WHAT THE EXERCISE ASKS
Scan the data beneath this task and copy each line that includes "root".
= = = =
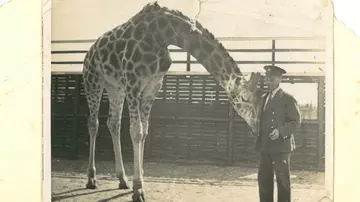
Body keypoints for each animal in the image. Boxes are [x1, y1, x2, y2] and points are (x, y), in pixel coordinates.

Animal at [82, 1, 262, 202]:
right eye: (245, 98)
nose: (257, 128)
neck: (161, 35)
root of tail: (89, 52)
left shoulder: (153, 85)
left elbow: (144, 132)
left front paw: (139, 180)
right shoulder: (133, 82)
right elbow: (136, 132)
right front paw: (138, 190)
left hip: (115, 88)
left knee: (113, 123)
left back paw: (122, 179)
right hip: (93, 80)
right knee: (93, 123)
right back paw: (91, 179)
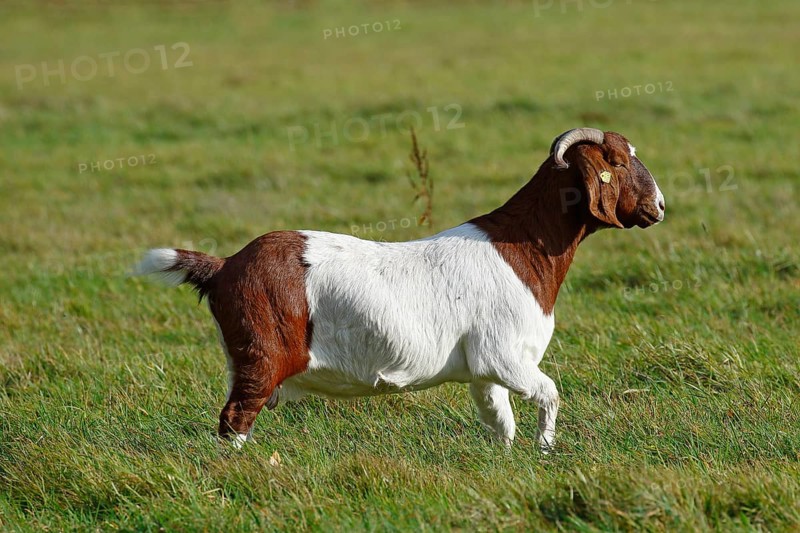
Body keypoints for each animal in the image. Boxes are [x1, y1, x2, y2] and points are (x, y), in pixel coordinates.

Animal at [135, 128, 665, 451]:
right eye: (617, 162)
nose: (659, 206)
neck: (523, 250)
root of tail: (225, 266)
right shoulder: (504, 354)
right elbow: (550, 394)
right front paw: (548, 451)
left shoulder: (483, 370)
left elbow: (500, 422)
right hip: (262, 358)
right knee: (235, 419)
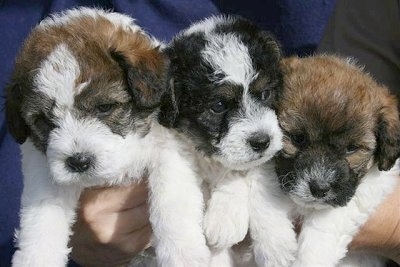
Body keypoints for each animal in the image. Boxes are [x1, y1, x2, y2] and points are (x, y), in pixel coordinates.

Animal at [5, 7, 209, 267]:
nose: (78, 162)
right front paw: (36, 257)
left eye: (104, 107)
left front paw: (183, 254)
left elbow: (172, 201)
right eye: (43, 120)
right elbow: (41, 218)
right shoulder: (43, 169)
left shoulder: (171, 150)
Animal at [160, 15, 296, 266]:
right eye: (219, 106)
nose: (261, 141)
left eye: (265, 94)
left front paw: (275, 247)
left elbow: (264, 190)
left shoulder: (268, 160)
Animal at [274, 55, 400, 266]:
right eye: (298, 138)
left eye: (351, 148)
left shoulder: (373, 185)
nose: (319, 188)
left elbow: (326, 222)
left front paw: (310, 258)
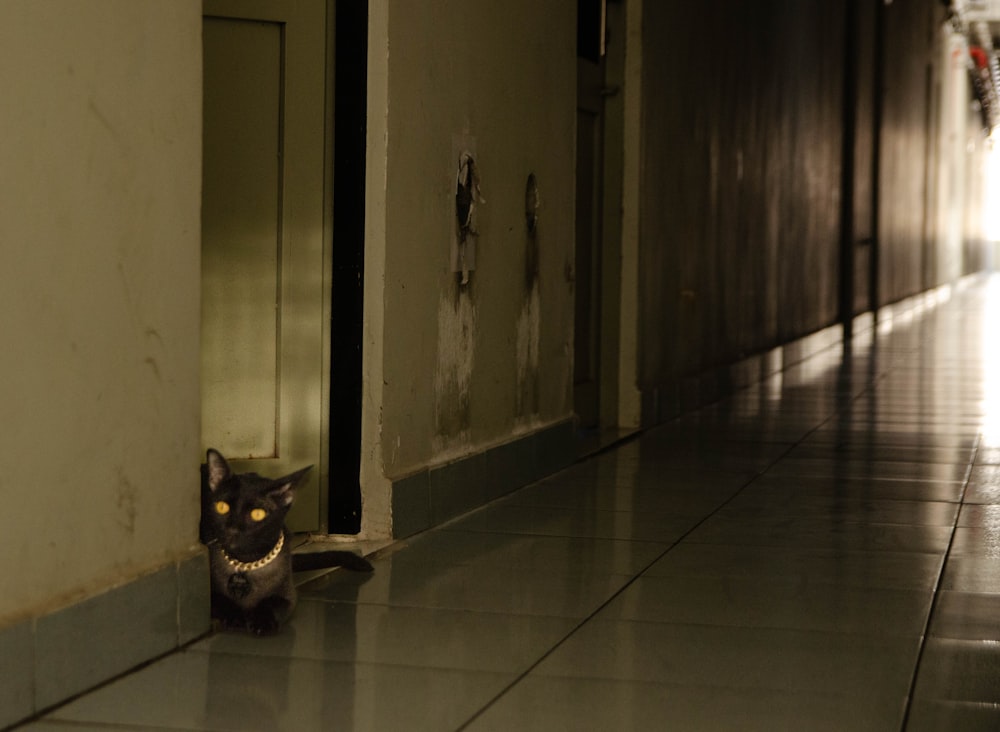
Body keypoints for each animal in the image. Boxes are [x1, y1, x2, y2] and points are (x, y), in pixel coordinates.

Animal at [201, 446, 374, 636]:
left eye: (257, 514)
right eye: (222, 507)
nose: (232, 529)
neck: (246, 563)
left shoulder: (288, 596)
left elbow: (270, 603)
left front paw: (262, 622)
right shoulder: (208, 593)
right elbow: (221, 600)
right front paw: (235, 616)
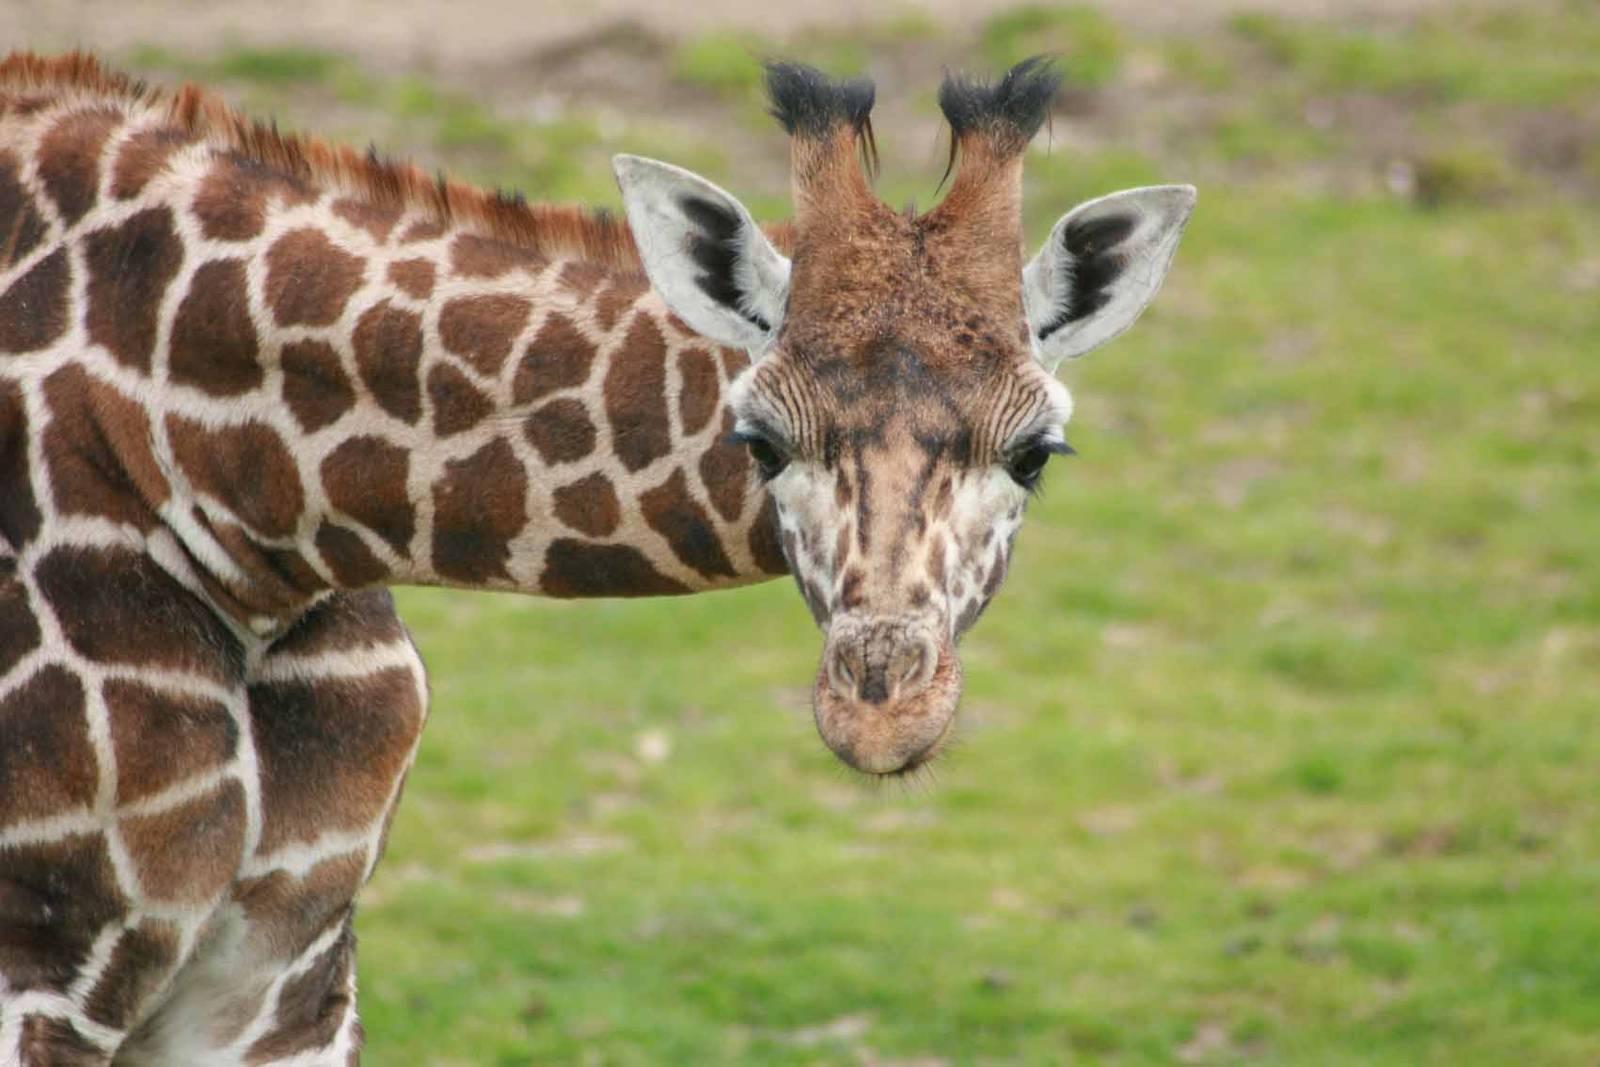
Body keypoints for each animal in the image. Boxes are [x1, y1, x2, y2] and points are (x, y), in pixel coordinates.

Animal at [0, 50, 1193, 1063]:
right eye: (759, 439)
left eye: (1037, 453)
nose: (882, 713)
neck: (249, 507)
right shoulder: (45, 969)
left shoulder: (283, 971)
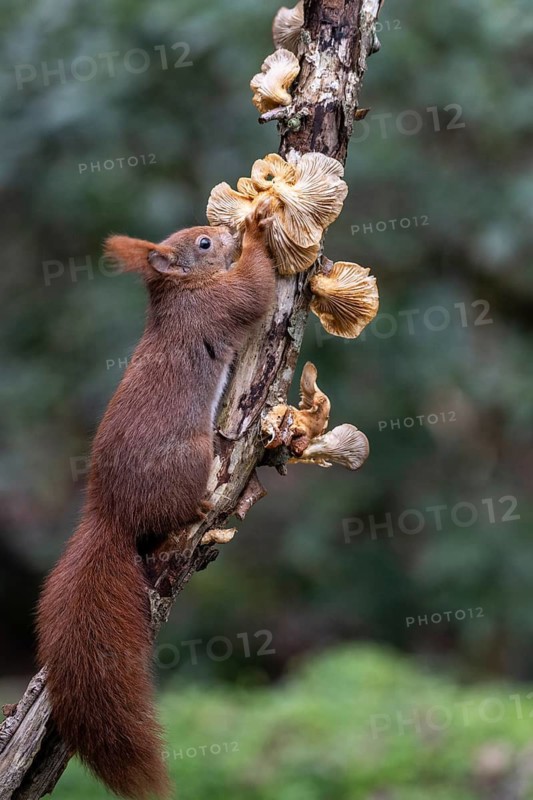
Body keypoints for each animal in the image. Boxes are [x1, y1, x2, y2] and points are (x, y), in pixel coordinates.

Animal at [37, 199, 276, 800]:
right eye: (204, 244)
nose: (224, 231)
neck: (181, 291)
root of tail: (109, 515)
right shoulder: (220, 304)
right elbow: (255, 288)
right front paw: (258, 229)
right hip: (192, 457)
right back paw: (204, 509)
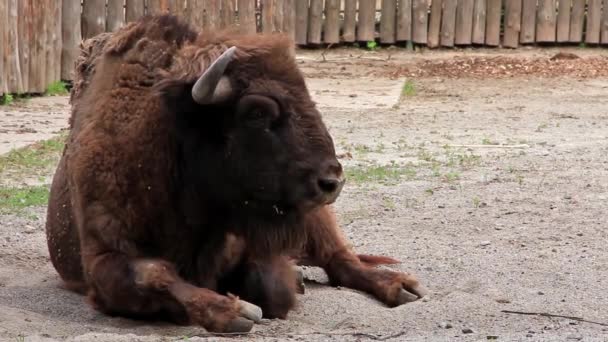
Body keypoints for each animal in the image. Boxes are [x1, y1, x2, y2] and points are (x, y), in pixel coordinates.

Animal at [45, 14, 428, 332]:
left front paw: (278, 288)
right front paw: (235, 312)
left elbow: (271, 287)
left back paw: (401, 286)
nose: (331, 180)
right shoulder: (103, 257)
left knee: (341, 259)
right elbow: (152, 274)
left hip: (316, 219)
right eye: (257, 113)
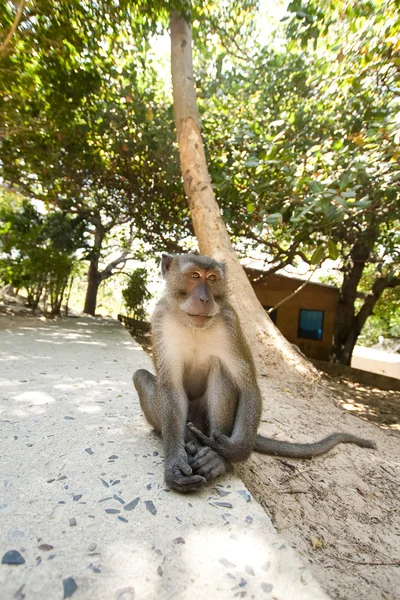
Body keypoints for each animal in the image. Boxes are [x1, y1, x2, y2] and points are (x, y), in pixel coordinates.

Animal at [133, 253, 376, 492]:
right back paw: (187, 440)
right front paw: (175, 463)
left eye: (212, 279)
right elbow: (170, 388)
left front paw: (232, 451)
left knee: (221, 370)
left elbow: (247, 385)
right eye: (194, 276)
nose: (204, 299)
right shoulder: (161, 319)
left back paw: (216, 458)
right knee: (140, 376)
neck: (193, 325)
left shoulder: (230, 321)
= = = =
EXERCISE ANSWER
root of tail: (89, 52)
root of tail: (225, 266)
root of tail: (109, 515)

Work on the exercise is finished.